- _Document passage_
'''

Improve autotune batch size and CPU count scanning#179
Conversation
…s at 8 - cpu_count() now parses /proc/cpuinfo for unique (physical_id, core_id) pairs so SMT siblings don't double-count, falling back to os.cpu_count(). - Default FF / embed / substruct search spaces use a categorical list of multiples of 64 for batchSize (kernels are tile-tuned for those sizes). - batchesPerGpu / workerThreads are now capped at min(8, cpus // num_gpus); 8 is the empirical point of diminishing returns and the floor prevents CPU oversubscription across GPUs.

'''

- _Recorded data_
'''

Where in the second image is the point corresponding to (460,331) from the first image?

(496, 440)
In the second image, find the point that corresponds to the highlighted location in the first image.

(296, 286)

'''

- _Work task A_
Which camelCase parameter names does the autotune pull request description mention?
- _Work task B_
Can you continue the autotune pull request description, starting after its last sentence?

- _Answer area A_
batchSize, batchesPerGpu, workerThreads

- _Answer area B_
|
| Filename | Overview |
|---|---|
| nvmolkit/autotune/_core.py | Adds stepped integer range (low, high, step) support to suggest_from_space (with step <= 0 guard) and collect_int_from_space (snapping to nearest multiple of step from low). |
| nvmolkit/autotune/_ff_common.py | Introduces _physical_cpu_count_from_proc to read distinct (physical id, core id) pairs from /proc/cpuinfo, falling back to os.cpu_count() if the file is missing or fields are absent; default_ff_search_space switches batchSize to stepped multiples of 64 and caps batchesPerGpu at 8. |
| nvmolkit/autotune/tune_embed_molecules.py | Mirrors the FF changes: batchSize switched to (64, 1024, 64) stepped range and batchesPerGpu capped at min(8, cpus // num_gpus). |
| nvmolkit/autotune/tune_substructure.py | Same pattern: batchSize switched to (128, 1024, 128) and workerThreads per-GPU cap now also bounded at 8. |
| nvmolkit/tests/test_autotune.py | Updated existing tests for the new per-GPU-8 cap and adds new tests for stepped batchSize, the batchesPerGpu 8-cap, and _physical_cpu_count_from_proc SMT deduplication. |
Reviews (3): Last reviewed commit: "formatting" | Re-trigger Greptile
Co-authored-by: greptile-apps[bot] <165735046+greptile-apps[bot]@users.noreply.github.com>
evasnow1992
left a comment
There was a problem hiding this comment.
LGTM. Only one minor comment. Thanks!
Autotune now steps in 64 element increments by default, cutting down on the search space. CPU space is now physical core limited by default.